EVIDENCE-PILOT-01Q14835clean teaching
14835_conference_badge_email

Preliminary Questions: Expert Qualification

Who decides an expert-qualification objection, and may that decisionmaker consider a hearsay email about the expert's reputation?

▌ Recode Lock

Recommended code

31010107

Source code

31010107

Official key

D

Review status

seed candidate needs human review

Presentation of Evidence > General Provisions > Preliminary questions

▌ Stem + Answer Flow

Revised stem

In a federal prosecution of Paul for counterfeiting admission badges to a private Christian youth conference, the prosecution calls Lydia, a forensic ink-and-paper analyst, as an expert. Paul objects that Lydia is not adequately qualified as an expert. To support Lydia's qualifications, the prosecution offers a printed email from Lydia's former forensic-document supervisor, stating that Lydia is widely regarded among document examiners as well qualified. On the issue of Lydia's qualifications, the email may be considered by:

Answer flow

01 Identify the issue: Lydia's expert qualification.

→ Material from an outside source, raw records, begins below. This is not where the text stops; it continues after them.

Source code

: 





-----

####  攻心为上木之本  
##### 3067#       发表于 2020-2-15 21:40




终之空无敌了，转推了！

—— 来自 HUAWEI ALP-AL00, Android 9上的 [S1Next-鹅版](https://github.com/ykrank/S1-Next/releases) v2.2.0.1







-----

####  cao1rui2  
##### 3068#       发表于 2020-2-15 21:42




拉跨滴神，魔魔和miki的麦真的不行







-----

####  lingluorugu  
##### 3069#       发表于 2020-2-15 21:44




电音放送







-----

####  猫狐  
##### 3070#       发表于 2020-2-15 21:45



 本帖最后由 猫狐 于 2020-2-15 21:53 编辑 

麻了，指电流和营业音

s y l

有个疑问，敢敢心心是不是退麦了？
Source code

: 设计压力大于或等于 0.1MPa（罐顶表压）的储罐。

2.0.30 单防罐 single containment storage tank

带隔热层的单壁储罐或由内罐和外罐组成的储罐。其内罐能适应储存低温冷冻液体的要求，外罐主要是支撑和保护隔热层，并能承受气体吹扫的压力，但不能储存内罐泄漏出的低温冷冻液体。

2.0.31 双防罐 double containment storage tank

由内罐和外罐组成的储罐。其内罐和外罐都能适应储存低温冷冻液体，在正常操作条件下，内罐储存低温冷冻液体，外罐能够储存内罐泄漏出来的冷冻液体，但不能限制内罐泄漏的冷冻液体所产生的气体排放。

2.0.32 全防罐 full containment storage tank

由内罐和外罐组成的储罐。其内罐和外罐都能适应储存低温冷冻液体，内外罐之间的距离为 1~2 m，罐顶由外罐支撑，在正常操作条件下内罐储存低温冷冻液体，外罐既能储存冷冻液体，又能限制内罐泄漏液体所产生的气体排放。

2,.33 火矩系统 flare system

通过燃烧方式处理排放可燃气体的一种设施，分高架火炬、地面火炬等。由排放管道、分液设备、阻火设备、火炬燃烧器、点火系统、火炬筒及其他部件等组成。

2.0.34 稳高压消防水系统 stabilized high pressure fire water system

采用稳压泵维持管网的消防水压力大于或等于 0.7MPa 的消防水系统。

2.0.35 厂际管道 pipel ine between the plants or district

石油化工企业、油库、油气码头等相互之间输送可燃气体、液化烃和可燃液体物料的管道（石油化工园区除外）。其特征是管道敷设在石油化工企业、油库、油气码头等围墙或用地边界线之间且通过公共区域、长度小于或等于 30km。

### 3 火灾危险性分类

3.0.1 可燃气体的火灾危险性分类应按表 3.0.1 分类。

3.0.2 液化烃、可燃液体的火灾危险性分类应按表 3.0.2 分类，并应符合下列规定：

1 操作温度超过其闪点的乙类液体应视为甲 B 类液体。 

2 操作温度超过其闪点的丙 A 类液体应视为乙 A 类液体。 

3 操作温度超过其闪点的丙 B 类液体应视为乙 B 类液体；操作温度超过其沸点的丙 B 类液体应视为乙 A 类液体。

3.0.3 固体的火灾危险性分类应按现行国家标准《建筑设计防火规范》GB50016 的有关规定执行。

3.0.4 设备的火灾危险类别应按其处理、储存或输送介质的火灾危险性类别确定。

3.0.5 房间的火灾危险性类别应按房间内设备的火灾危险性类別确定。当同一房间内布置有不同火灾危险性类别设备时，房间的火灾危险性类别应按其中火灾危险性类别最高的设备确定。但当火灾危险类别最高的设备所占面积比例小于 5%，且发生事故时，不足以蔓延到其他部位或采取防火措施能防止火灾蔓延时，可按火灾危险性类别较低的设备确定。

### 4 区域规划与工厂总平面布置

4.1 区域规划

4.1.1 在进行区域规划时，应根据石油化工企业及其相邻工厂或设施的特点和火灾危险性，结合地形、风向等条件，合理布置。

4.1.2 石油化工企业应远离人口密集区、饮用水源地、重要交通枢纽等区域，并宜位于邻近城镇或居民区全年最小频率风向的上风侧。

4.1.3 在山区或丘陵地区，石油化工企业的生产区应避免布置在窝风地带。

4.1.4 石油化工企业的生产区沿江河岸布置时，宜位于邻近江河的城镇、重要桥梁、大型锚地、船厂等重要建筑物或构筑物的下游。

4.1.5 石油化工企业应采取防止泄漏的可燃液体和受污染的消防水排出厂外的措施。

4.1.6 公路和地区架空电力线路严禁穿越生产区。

02 Classify it as a preliminary admissibility question.

03 Lock the decisionmaker: the judge decides expert qualification.

04 Cut A because both judge and jury is too broad.

05 Cut C because it sends the decision to the jury.

06 Apply Rule 104(a): the judge is not bound by evidence rules except privilege.

07 Cut B because it overblocks hearsay.

08 Choose D.

▌ Choice Decode

A / trap

bait_doctrine / nonhearsay-purpose overreach

Both the judge and the jury, because the email is not being used for a hearsay purpose.

A imports a familiar hearsay-purpose label into the wrong lane. Expert qualification is a judge-only preliminary admissibility question, not evidence for both judge and jury.

B / trap

flat_misstatement / hearsay overblock

Neither the judge nor the jury, because the email is hearsay and no hearsay exception applies.

B treats hearsay as a complete bar. For the judge's Rule 104(a) preliminary ruling, the evidence rules do not bind the court except privilege.

C / trap

wrong_element / right hearsay move, wrong actor

The jury, without regard to the hearsay rule.

C catches that hearsay does not block the preliminary decision, but assigns the decision to the wrong actor. The judge decides qualification.

D / correct

residue / Rule 104(a) expert-qualification ruling

The judge, without regard to the hearsay rule.

Expert qualification is a preliminary admissibility question for the judge, and the judge may consider the email without applying the hearsay rule.

▌ Color Locks + Keys

C3 locks

Red axis: Decisionmaker first: expert qualification is a judge-only preliminary admissibility question.

Purple profile: The array splits judge, jury, both, and neither while baiting students with hearsay labels.

Blue signal: The qualification objection and written reputation support point to Rule 104(a), not jury trial evidence.

Orange repair: Student habit to repair: chasing hearsay labels before deciding who rules on expert qualification.

Reusable keys

Gold Key / GK-EVIDENCE-104-JUDGE-HEARSAY-01
Expert qualification is a preliminary admissibility question for the judge, and the judge is not bound by evidence rules except privilege when deciding it.

Silver Key / SK-EVIDENCE-JUDGE-JURY-LANE-01
When the answer set splits judge, jury, both, and neither, lock the decisionmaker before chasing hearsay labels.

Trap Key / TK-EVIDENCE-NONHEARSAY-PURPOSE-JURY-OVERREACH
A nonhearsay-purpose label does not turn a judge-only preliminary qualification ruling into jury evidence.

▌ LeadMe + Drills

LeadMe steps

01 Name the objection: expert qualification.

02 Classify the issue as preliminary admissibility.

03 Assign the ruling to the judge.

04 Reject both-actor and jury-only answers.

05 Ask whether hearsay blocks the judge.

06 Apply Rule 104(a)'s not-bound-by-evidence-rules rule.

07 Reject neither because hearsay overblocks.

08 Pick judge without regard to hearsay.

Drill seeds

Expert Qualification Decider

A party objects that an expert is not qualified. Who decides that preliminary question?

The judge.

Hearsay Support

The proponent offers a hearsay email to support expert qualification. May the judge consider it for the preliminary ruling?

Yes. Under Rule 104(a), the judge is not bound by the evidence rules except privilege.

Both-Actor Trap

An answer lets both judge and jury consider hearsay support for expert qualification. What is the lane error?

Expert qualification is judge-only; the jury does not decide the threshold qualification issue.